Stored dataset items:
╭──

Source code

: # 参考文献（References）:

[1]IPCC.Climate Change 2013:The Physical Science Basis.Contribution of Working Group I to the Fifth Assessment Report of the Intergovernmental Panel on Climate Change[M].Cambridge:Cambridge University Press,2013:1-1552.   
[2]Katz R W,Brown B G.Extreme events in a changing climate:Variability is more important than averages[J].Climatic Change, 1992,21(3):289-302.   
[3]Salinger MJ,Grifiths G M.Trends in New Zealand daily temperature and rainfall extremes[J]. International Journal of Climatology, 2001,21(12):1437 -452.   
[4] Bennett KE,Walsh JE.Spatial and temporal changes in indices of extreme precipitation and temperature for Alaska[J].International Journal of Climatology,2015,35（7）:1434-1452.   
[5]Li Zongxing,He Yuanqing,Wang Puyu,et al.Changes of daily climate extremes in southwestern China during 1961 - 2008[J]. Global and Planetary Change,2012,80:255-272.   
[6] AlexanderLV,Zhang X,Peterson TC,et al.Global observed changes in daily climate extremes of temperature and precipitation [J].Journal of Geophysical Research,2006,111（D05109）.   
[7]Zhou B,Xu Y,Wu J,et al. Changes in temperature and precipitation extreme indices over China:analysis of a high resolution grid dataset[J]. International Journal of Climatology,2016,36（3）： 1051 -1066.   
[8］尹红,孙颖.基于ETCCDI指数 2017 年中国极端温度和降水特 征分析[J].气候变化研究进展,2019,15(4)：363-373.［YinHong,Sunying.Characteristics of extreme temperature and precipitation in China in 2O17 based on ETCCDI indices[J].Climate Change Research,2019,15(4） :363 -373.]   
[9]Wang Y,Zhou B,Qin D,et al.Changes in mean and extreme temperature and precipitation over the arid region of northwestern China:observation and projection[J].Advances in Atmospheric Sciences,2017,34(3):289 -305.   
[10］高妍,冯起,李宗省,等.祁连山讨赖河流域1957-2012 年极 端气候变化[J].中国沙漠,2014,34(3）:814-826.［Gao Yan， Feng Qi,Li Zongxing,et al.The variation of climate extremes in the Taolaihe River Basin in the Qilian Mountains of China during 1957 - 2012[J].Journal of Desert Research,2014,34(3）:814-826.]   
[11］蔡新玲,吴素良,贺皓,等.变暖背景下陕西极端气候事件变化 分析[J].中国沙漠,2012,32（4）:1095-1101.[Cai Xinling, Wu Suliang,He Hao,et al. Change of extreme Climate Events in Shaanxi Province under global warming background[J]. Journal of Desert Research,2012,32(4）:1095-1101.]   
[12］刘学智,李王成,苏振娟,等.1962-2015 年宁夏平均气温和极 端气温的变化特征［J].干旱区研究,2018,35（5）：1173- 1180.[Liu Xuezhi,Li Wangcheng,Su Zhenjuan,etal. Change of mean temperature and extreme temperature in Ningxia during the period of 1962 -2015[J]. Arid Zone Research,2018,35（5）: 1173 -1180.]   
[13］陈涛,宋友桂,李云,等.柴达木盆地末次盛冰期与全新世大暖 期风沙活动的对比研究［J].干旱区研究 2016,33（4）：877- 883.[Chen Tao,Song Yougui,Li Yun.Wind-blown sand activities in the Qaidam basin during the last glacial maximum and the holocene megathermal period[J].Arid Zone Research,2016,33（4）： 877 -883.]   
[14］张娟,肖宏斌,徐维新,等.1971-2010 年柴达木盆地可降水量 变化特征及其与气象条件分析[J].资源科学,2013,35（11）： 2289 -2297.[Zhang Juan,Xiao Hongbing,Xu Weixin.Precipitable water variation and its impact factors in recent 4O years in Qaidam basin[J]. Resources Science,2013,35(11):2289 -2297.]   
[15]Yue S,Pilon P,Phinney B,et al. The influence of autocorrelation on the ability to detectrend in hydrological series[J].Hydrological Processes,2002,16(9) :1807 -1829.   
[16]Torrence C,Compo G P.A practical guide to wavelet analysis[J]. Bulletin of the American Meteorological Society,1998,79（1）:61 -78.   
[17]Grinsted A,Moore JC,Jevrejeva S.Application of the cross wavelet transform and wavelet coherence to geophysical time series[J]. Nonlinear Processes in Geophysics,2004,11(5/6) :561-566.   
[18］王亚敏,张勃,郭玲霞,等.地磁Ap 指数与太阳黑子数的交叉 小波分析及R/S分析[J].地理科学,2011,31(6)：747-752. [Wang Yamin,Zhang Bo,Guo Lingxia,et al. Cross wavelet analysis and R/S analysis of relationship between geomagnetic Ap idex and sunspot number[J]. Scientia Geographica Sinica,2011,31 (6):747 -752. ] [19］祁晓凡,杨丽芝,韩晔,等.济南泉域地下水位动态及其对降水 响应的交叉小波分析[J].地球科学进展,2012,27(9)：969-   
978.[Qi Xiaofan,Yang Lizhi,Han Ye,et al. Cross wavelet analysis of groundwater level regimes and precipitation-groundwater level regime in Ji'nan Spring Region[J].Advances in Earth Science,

╰──

TASK TO CARRY OUT: Using the data above, reproduce exactly the lines between those holding "Research,2016,33（4）： 877 -883.]" and "Resources Science,2013,35(11):2289 -2297.]", inclusive, and no others.

WRITTEN SOLUTION:
[13］陈涛,宋友桂,李云,等.柴达木盆地末次盛冰期与全新世大暖 期风沙活动的对比研究［J].干旱区研究 2016,33（4）：877- 883.[Chen Tao,Song Yougui,Li Yun.Wind-blown sand activities in the Qaidam basin during the last glacial maximum and the holocene megathermal period[J].Arid Zone Research,2016,33（4）： 877 -883.]   
[14］张娟,肖宏斌,徐维新,等.1971-2010 年柴达木盆地可降水量 变化特征及其与气象条件分析[J].资源科学,2013,35（11）： 2289 -2297.[Zhang Juan,Xiao Hongbing,Xu Weixin.Precipitable water variation and its impact factors in recent 4O years in Qaidam basin[J]. Resources Science,2013,35(11):2289 -2297.]   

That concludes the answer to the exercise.